Sisa llegó al fin a su casita. Entró en ella, muda, silenciosa; la recorrió, salió, echó a andar en todas direcciones. Corrió después a casa del viejo Tasio, llamó a la puerta, pero el viejo no estaba allí. La infeliz volvió a su casa y empezó a llamar a gritos: ¡Basilio!, ¡Crispín!, deteniéndose a cada momento y aplicando el oído con atención. El eco repetía su voz; el dulce susurro del agua en el vecino río, la música de las hojas de las cañas eran las únicas voces de la soledad. Volvía a llamar, subía a una altura, bajaba a un barranco, descendía al río, sus ojos erraban con expresión siniestra, se iluminaban de cuando en cuando con vivos resplandores, después se oscurecían, como el cielo en una noche de tormenta: diríase que la luz de la razón chisporroteaba y estaba próxima a apagarse.

Volvió a subir a su casita, sentóse en la estera donde se acostaron la noche anterior, levantó los ojos y vio un jirón de la camisa de Basilio en el extremo de una caña del dinding o tabique, que cae cerca del precipicio. Levantóse, cogiólo y lo examinó a la luz del sol: el jirón tenía manchas de sangre. Pero Sisa acaso no las viera pues bajó y continuó examinándolo en medio de los rayos abrasadores, levantándolo a lo alto; y como si sintiese oscurecerse todo y le faltase la claridad, miró al sol frente a frente y con los ojos desmesuradamente abiertos.

Siguió aún vagando de un lado a otro, gritando o aullando extraños sonidos; habría tenido miedo quien la hubiese oído: su voz tenía un raro timbre como no suele producir la laringe humana. Durante la noche, cuando la tempestad brama y el viento vuela con vertiginosa rapidez batiendo con sus invisibles alas un ejército de sombras que le persiguen, si os encontráis en un edificio arruinado y solitario, oís ciertos quejidos, ciertos suspiros que supondréis ser el roce del viento al azotar las altas torres o derruidos muros, pero que os llenan de terror y hacen que os estremezcáis sin poderlo remediar; pues bien, el acento de aquella madre era aún más lúgubre que esos desconocidos lamentos en las noches oscuras cuando brama la tempestad.

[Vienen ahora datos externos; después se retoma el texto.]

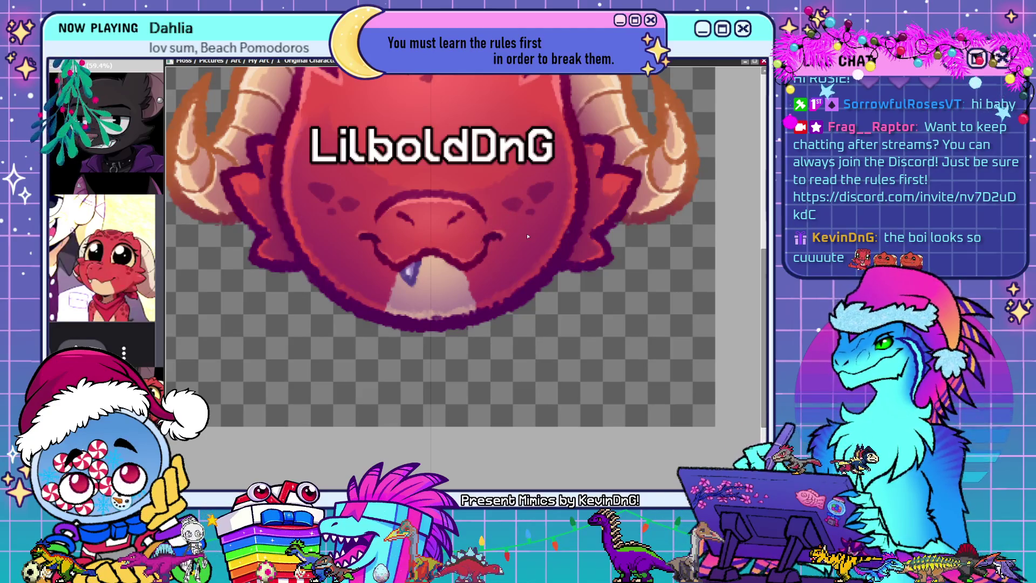
{"action": "scroll", "coordinate": [527, 236], "scroll_direction": "down", "scroll_amount": 3}
{"action": "scroll", "coordinate": [537, 402], "scroll_direction": "down", "scroll_amount": 1}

Así la sorprendió la noche. Quizás el cielo le concediera algunas horas de sueño durante las cuales el ala invisible de un ángel, rozando su pálido semblante, haya borrado su memoria reducida toda a dolores; quizás tantos sufrimientos no estarían a la medida de la débil resistencia humana e intervendría entonces la Madre Providencia con su dulce lenitivo, el olvido; sea ello lo que fuese, es el caso que al día siguiente, Sisa vagaba sonriendo, cantando o hablando con todos los seres de la Naturaleza.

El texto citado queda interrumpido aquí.